▸ GOAL OF THE EXERCISE
Your copy should match the records exactly, except that it contains no pictures.

+++ ENTRIES SHOWN

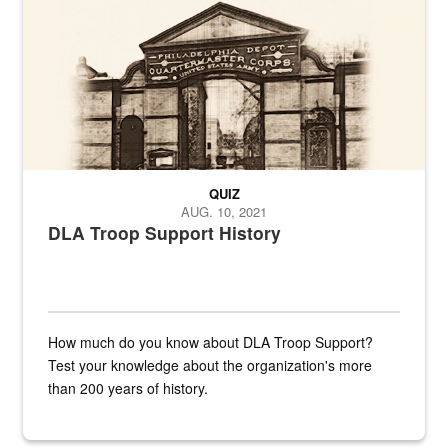
QUIZ
AUG. 10, 2021
DLA Troop Support History
How much do you know about DLA Troop Support?
Test your knowledge about the organization's more
than 200 years of history.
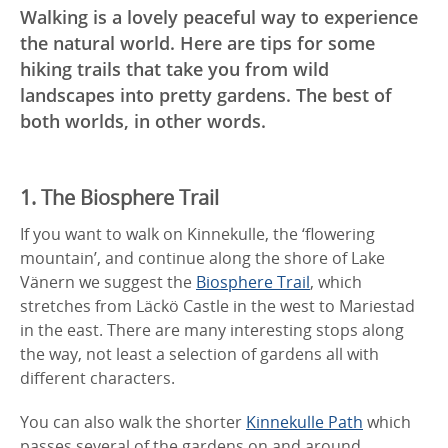
Walking is a lovely peaceful way to experience
the natural world. Here are tips for some
hiking trails that take you from wild
landscapes into pretty gardens. The best of
both worlds, in other words.
1. The Biosphere Trail
If you want to walk on Kinnekulle, the ‘flowering
mountain’, and continue along the shore of Lake
Vänern we suggest the
Biosphere Trail
, which
stretches from Läckö Castle in the west to Mariestad
in the east. There are many interesting stops along
the way, not least a selection of gardens all with
different characters.
You can also walk the shorter
Kinnekulle Path
which
passes several of the gardens on and around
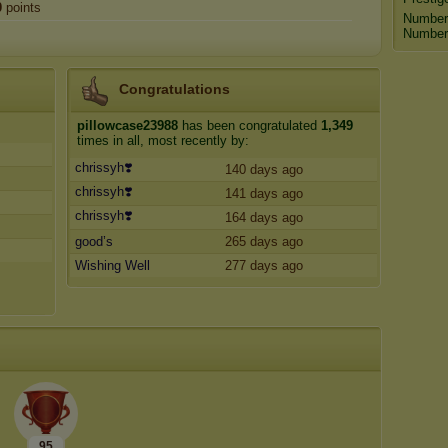
0
points
Number
Number 
Congratulations
pillowcase23988
has been congratulated
1,349
times in all, most recently by:
chrissyh❣️
140 days ago
chrissyh❣️
141 days ago
chrissyh❣️
164 days ago
good’s
265 days ago
Wishing Well
277 days ago
95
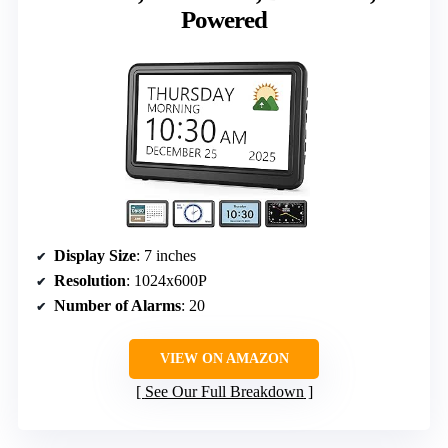
Powered
Display Size
: 7 inches
Resolution
: 1024x600P
Number of Alarms
: 20
VIEW ON AMAZON
See Our Full Breakdown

++++++

▸ EXERCISE ANSWER
QUIZ
AUG. 10, 2021
DLA Troop Support History
How much do you know about DLA Troop Support?
Test your knowledge about the organization's more
than 200 years of history.
Walking is a lovely peaceful way to experience
the natural world. Here are tips for some
hiking trails that take you from wild
landscapes into pretty gardens. The best of
both worlds, in other words.
1. The Biosphere Trail
If you want to walk on Kinnekulle, the ‘flowering
mountain’, and continue along the shore of Lake
Vänern we suggest the
Biosphere Trail
, which
stretches from Läckö Castle in the west to Mariestad
in the east. There are many interesting stops along
the way, not least a selection of gardens all with
different characters.
You can also walk the shorter
Kinnekulle Path
which
passes several of the gardens on and around
0
points
Number
Number 
Congratulations
pillowcase23988
has been congratulated
1,349
times in all, most recently by:
chrissyh❣️
140 days ago
chrissyh❣️
141 days ago
chrissyh❣️
164 days ago
good’s
265 days ago
Wishing Well
277 days ago
95
Powered
Display Size
: 7 inches
Resolution
: 1024x600P
Number of Alarms
: 20
VIEW ON AMAZON
See Our Full Breakdown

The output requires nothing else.